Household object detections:
============
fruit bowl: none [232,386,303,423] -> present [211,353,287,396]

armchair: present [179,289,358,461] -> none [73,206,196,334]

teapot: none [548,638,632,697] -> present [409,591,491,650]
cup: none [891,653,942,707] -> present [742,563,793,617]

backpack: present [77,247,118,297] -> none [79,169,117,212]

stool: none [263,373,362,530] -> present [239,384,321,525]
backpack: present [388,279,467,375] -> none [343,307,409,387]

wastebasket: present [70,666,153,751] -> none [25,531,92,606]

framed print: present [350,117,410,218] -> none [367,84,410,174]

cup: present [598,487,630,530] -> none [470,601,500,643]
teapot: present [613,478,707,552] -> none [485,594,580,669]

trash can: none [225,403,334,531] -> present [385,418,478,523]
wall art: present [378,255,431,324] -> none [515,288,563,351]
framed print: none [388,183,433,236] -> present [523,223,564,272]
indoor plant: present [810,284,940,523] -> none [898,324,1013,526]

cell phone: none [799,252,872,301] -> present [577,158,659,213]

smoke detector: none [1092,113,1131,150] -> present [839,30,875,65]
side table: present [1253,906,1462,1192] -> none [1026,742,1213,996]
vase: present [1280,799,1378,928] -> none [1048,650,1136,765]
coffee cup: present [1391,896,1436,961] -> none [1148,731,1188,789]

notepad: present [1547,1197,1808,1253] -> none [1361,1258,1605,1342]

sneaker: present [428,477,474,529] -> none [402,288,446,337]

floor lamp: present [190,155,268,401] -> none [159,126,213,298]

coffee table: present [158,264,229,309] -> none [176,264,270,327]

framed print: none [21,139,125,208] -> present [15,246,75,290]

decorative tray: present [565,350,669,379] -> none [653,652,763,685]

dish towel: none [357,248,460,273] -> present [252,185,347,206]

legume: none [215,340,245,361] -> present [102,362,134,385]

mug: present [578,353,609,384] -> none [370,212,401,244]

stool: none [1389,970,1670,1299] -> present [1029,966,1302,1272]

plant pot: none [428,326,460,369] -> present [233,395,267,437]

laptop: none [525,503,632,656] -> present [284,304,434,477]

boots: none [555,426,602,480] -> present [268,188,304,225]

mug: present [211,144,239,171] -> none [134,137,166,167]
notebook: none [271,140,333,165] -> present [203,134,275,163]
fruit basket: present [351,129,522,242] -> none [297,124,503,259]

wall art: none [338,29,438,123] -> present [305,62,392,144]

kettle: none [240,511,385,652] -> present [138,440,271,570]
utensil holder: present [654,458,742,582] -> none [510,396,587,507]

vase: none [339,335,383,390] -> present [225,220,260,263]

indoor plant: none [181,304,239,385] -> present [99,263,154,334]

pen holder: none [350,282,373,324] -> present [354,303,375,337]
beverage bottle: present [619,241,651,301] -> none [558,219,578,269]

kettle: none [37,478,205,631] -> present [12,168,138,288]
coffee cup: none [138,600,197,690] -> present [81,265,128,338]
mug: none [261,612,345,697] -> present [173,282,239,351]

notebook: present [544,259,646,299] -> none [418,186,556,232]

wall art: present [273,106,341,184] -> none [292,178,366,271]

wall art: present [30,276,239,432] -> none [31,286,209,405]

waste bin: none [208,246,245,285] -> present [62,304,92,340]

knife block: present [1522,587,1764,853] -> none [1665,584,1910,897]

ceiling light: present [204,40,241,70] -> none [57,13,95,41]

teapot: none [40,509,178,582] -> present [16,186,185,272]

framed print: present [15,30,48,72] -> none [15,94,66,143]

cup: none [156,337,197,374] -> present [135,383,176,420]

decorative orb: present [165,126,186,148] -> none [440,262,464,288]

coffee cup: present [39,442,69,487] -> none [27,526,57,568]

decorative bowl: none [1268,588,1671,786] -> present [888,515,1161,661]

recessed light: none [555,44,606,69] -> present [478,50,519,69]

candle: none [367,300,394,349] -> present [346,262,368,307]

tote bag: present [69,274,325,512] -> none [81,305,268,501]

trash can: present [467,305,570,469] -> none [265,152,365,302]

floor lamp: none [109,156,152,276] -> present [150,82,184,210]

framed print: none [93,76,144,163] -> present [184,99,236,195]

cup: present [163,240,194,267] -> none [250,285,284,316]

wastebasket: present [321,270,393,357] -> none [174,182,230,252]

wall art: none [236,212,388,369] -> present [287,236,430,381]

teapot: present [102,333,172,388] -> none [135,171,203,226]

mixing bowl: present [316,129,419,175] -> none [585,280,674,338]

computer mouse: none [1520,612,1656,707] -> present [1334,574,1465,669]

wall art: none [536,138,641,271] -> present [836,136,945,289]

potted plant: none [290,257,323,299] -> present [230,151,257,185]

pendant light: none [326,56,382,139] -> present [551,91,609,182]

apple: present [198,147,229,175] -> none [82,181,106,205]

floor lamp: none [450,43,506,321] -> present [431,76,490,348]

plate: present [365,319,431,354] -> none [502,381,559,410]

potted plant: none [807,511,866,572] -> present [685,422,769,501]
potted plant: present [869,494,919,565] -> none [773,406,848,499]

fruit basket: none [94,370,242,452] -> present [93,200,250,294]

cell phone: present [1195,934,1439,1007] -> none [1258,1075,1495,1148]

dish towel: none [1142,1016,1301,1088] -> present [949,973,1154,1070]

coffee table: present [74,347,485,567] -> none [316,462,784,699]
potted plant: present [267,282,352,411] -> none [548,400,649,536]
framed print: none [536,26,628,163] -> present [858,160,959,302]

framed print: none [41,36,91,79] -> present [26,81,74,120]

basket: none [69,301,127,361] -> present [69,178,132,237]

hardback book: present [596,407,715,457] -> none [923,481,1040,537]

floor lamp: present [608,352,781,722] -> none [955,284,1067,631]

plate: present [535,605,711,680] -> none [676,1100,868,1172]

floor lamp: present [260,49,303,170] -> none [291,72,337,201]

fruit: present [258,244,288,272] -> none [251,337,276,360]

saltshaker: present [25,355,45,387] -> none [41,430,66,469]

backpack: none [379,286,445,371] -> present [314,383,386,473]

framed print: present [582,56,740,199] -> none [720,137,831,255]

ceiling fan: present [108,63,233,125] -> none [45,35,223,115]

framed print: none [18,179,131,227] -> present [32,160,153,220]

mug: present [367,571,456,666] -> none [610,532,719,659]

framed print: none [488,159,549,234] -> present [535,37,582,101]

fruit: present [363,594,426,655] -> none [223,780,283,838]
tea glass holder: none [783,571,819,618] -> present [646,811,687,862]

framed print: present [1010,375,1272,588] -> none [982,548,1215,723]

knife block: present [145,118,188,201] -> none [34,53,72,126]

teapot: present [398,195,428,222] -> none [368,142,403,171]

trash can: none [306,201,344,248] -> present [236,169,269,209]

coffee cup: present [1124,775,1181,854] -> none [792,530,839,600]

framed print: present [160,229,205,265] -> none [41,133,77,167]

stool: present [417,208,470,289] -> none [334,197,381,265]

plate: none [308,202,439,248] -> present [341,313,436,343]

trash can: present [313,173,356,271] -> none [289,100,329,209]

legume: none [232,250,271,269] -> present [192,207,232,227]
============
• _Exercise instructions_:
Please output exactly the lines between the one holding "fruit: present [258,244,288,272]" and the one holding "mug: present [367,571,456,666]" in the records above, inclusive, and nothing more.

• _Answer to the problem_:
fruit: present [258,244,288,272] -> none [251,337,276,360]

saltshaker: present [25,355,45,387] -> none [41,430,66,469]

backpack: none [379,286,445,371] -> present [314,383,386,473]

framed print: present [582,56,740,199] -> none [720,137,831,255]

ceiling fan: present [108,63,233,125] -> none [45,35,223,115]

framed print: none [18,179,131,227] -> present [32,160,153,220]

mug: present [367,571,456,666] -> none [610,532,719,659]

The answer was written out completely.